*** Opening of The data ***

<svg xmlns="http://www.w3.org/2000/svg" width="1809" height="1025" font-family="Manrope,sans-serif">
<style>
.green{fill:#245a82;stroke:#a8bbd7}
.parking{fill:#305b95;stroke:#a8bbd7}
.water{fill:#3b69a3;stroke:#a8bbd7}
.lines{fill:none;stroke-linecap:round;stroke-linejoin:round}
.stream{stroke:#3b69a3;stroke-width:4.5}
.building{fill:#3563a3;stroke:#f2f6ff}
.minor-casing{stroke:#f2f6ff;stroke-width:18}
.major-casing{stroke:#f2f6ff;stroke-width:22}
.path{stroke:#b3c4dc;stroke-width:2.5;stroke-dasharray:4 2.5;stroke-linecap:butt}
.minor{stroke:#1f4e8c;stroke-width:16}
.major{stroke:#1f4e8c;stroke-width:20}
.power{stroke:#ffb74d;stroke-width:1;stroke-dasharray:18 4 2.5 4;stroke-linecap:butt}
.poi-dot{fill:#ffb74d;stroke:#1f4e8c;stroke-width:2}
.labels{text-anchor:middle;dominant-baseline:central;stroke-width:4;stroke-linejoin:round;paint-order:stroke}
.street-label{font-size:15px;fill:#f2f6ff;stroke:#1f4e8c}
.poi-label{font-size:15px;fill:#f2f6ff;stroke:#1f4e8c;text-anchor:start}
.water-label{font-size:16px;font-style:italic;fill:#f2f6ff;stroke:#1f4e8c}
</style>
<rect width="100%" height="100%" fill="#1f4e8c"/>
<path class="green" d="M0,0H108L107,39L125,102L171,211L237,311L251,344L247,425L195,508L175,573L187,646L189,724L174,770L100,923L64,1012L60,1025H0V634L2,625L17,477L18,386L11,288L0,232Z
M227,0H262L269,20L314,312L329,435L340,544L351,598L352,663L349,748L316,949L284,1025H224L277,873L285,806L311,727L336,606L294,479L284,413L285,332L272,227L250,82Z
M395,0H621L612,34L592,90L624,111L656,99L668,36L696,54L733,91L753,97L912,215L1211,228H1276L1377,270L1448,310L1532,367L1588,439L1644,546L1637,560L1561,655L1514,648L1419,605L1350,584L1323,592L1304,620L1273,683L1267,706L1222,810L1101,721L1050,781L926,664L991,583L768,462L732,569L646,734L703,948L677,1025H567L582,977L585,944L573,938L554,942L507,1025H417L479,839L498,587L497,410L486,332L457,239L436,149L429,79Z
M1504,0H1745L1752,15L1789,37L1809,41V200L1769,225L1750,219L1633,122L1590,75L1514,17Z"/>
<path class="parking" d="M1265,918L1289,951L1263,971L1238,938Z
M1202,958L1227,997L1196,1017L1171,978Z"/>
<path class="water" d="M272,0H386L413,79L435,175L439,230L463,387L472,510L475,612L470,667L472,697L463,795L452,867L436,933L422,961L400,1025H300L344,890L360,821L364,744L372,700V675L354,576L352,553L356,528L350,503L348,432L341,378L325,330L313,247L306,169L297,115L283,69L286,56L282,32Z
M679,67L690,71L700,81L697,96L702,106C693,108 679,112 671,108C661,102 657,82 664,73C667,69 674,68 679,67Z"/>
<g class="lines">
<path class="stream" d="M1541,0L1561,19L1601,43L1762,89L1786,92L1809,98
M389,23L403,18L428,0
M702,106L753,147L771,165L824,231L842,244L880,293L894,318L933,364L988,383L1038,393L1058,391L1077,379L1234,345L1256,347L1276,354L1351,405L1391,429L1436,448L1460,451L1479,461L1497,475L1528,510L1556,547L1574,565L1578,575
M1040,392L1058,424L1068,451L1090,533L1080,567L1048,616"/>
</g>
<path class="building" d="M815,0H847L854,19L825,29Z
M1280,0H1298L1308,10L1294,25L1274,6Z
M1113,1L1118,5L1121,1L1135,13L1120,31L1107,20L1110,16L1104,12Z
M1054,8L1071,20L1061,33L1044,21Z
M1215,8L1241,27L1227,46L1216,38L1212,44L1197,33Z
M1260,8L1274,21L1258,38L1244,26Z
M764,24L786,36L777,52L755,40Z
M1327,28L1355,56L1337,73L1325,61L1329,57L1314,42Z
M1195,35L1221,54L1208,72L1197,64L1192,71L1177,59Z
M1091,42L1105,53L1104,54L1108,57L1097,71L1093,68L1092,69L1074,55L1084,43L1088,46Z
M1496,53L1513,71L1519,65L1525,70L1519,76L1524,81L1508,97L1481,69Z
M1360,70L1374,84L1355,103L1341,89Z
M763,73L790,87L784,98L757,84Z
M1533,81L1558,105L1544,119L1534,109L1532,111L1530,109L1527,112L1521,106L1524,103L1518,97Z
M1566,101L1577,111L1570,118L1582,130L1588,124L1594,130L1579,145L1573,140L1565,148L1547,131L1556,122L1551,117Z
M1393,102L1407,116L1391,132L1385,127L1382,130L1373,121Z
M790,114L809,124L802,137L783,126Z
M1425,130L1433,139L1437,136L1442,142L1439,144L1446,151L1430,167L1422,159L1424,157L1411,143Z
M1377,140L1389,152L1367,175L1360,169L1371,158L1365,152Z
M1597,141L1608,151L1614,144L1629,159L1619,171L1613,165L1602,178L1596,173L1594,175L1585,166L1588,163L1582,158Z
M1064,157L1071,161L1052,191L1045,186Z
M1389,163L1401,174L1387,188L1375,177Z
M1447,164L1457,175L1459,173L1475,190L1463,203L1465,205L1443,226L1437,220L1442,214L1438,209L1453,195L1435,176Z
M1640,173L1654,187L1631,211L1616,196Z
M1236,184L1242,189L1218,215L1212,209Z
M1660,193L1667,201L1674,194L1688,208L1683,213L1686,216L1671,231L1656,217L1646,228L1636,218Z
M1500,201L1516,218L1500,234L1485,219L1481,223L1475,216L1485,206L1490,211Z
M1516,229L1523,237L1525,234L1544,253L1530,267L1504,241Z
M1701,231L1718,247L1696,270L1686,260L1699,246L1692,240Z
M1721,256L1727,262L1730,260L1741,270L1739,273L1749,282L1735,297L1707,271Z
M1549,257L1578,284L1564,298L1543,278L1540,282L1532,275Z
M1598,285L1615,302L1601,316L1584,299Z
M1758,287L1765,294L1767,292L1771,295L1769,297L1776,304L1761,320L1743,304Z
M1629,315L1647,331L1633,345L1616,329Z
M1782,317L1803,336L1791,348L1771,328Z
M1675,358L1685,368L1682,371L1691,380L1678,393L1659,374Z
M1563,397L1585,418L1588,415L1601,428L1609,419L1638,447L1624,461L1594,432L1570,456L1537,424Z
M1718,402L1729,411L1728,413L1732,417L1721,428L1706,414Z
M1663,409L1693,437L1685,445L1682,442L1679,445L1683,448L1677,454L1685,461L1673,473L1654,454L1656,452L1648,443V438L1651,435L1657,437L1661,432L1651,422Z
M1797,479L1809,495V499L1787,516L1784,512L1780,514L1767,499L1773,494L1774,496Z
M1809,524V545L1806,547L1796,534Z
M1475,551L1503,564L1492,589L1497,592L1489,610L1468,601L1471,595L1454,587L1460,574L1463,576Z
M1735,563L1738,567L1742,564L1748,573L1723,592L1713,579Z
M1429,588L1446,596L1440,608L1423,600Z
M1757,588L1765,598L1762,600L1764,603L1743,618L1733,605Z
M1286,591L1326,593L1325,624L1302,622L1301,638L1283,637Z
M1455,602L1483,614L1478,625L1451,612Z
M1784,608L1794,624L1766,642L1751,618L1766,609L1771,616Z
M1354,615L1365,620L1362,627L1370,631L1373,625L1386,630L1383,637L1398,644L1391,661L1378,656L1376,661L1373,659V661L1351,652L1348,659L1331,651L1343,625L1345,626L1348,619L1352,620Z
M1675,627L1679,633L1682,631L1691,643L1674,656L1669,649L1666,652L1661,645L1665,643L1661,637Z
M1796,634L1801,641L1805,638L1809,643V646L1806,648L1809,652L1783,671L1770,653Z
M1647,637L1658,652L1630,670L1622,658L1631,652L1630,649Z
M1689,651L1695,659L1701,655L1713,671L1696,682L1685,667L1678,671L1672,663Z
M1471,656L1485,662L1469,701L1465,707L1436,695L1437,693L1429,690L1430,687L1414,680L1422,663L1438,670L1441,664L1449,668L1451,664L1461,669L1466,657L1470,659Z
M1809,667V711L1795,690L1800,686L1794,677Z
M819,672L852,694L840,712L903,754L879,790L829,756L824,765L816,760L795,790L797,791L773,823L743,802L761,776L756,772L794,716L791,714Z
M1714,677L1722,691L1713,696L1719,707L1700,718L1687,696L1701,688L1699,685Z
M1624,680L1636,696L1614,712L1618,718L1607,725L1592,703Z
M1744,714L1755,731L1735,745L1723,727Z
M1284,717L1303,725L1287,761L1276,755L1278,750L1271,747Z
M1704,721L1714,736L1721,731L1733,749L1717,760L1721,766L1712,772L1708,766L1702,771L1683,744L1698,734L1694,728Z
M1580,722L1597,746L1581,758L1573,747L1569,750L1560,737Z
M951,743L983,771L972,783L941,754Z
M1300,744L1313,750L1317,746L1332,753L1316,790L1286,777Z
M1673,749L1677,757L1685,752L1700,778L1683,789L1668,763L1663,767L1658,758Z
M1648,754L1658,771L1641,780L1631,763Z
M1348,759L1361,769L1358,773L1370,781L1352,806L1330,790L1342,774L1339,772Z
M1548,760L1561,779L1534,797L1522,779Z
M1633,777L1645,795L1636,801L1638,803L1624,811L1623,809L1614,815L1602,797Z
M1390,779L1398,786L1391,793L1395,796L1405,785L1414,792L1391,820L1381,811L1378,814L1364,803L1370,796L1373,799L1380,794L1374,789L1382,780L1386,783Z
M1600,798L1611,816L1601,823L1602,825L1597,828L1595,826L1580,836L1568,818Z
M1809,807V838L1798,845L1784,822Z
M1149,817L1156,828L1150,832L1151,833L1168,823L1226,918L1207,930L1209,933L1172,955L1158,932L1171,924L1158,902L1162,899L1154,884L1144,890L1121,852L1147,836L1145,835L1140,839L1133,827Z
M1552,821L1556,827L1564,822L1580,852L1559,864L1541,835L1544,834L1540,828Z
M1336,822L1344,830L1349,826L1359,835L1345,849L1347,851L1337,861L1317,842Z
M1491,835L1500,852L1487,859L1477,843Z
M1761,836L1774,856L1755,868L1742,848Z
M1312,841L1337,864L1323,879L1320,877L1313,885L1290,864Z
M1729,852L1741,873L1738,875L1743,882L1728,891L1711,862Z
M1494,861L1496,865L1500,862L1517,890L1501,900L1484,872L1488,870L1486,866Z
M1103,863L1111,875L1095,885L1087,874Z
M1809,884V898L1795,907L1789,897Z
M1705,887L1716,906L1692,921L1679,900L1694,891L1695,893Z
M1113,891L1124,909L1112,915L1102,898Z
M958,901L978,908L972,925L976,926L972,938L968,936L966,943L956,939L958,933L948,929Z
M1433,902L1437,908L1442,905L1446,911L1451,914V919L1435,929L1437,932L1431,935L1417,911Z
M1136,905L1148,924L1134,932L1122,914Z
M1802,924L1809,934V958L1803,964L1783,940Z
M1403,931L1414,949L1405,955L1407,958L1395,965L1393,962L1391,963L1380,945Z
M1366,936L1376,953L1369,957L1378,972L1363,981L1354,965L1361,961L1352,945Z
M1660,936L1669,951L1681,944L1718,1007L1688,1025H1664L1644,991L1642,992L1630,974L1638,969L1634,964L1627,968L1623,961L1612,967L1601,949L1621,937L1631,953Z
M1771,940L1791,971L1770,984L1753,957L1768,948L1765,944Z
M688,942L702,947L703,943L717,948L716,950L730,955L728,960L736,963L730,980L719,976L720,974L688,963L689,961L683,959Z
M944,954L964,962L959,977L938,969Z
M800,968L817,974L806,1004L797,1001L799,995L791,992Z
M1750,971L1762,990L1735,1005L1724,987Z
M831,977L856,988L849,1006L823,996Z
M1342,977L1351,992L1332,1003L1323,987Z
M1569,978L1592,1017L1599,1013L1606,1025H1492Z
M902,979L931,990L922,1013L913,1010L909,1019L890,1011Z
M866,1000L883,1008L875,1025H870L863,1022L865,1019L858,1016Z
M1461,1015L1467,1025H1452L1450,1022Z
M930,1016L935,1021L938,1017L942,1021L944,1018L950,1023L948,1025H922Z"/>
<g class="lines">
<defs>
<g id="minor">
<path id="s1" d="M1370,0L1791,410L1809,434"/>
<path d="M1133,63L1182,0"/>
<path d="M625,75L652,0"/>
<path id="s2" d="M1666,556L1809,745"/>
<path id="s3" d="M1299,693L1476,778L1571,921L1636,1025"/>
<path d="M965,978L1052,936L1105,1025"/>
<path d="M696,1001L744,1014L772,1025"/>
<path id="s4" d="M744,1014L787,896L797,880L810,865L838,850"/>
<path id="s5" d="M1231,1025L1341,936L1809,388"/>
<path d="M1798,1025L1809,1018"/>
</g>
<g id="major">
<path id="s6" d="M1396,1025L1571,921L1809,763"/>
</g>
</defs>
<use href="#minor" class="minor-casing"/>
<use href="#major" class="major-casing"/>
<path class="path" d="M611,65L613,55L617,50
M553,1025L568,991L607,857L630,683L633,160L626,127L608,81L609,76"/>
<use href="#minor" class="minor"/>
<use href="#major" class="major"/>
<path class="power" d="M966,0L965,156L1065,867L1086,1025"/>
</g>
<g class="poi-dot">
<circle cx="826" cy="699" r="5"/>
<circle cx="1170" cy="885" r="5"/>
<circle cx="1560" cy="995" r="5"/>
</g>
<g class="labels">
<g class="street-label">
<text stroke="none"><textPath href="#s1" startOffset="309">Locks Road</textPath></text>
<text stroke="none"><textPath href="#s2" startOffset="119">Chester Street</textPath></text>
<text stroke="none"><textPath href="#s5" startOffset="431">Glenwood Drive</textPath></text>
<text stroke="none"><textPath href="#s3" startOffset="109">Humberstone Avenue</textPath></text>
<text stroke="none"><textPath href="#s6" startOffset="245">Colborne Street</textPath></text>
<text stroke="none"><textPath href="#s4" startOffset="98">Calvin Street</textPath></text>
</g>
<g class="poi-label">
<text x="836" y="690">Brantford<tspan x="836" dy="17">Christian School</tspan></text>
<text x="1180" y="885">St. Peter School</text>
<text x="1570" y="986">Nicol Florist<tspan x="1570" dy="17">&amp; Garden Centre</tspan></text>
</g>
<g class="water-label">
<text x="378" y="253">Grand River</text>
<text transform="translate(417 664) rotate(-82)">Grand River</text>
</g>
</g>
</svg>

*** Close of The data ***

Quote the listing above, but only from the line that shows "M389,23L403,18L428,0" through the line that shows "M790,114L809,124L802,137L783,126Z".

Solution to this problem -
M389,23L403,18L428,0
M702,106L753,147L771,165L824,231L842,244L880,293L894,318L933,364L988,383L1038,393L1058,391L1077,379L1234,345L1256,347L1276,354L1351,405L1391,429L1436,448L1460,451L1479,461L1497,475L1528,510L1556,547L1574,565L1578,575
M1040,392L1058,424L1068,451L1090,533L1080,567L1048,616"/>
</g>
<path class="building" d="M815,0H847L854,19L825,29Z
M1280,0H1298L1308,10L1294,25L1274,6Z
M1113,1L1118,5L1121,1L1135,13L1120,31L1107,20L1110,16L1104,12Z
M1054,8L1071,20L1061,33L1044,21Z
M1215,8L1241,27L1227,46L1216,38L1212,44L1197,33Z
M1260,8L1274,21L1258,38L1244,26Z
M764,24L786,36L777,52L755,40Z
M1327,28L1355,56L1337,73L1325,61L1329,57L1314,42Z
M1195,35L1221,54L1208,72L1197,64L1192,71L1177,59Z
M1091,42L1105,53L1104,54L1108,57L1097,71L1093,68L1092,69L1074,55L1084,43L1088,46Z
M1496,53L1513,71L1519,65L1525,70L1519,76L1524,81L1508,97L1481,69Z
M1360,70L1374,84L1355,103L1341,89Z
M763,73L790,87L784,98L757,84Z
M1533,81L1558,105L1544,119L1534,109L1532,111L1530,109L1527,112L1521,106L1524,103L1518,97Z
M1566,101L1577,111L1570,118L1582,130L1588,124L1594,130L1579,145L1573,140L1565,148L1547,131L1556,122L1551,117Z
M1393,102L1407,116L1391,132L1385,127L1382,130L1373,121Z
M790,114L809,124L802,137L783,126Z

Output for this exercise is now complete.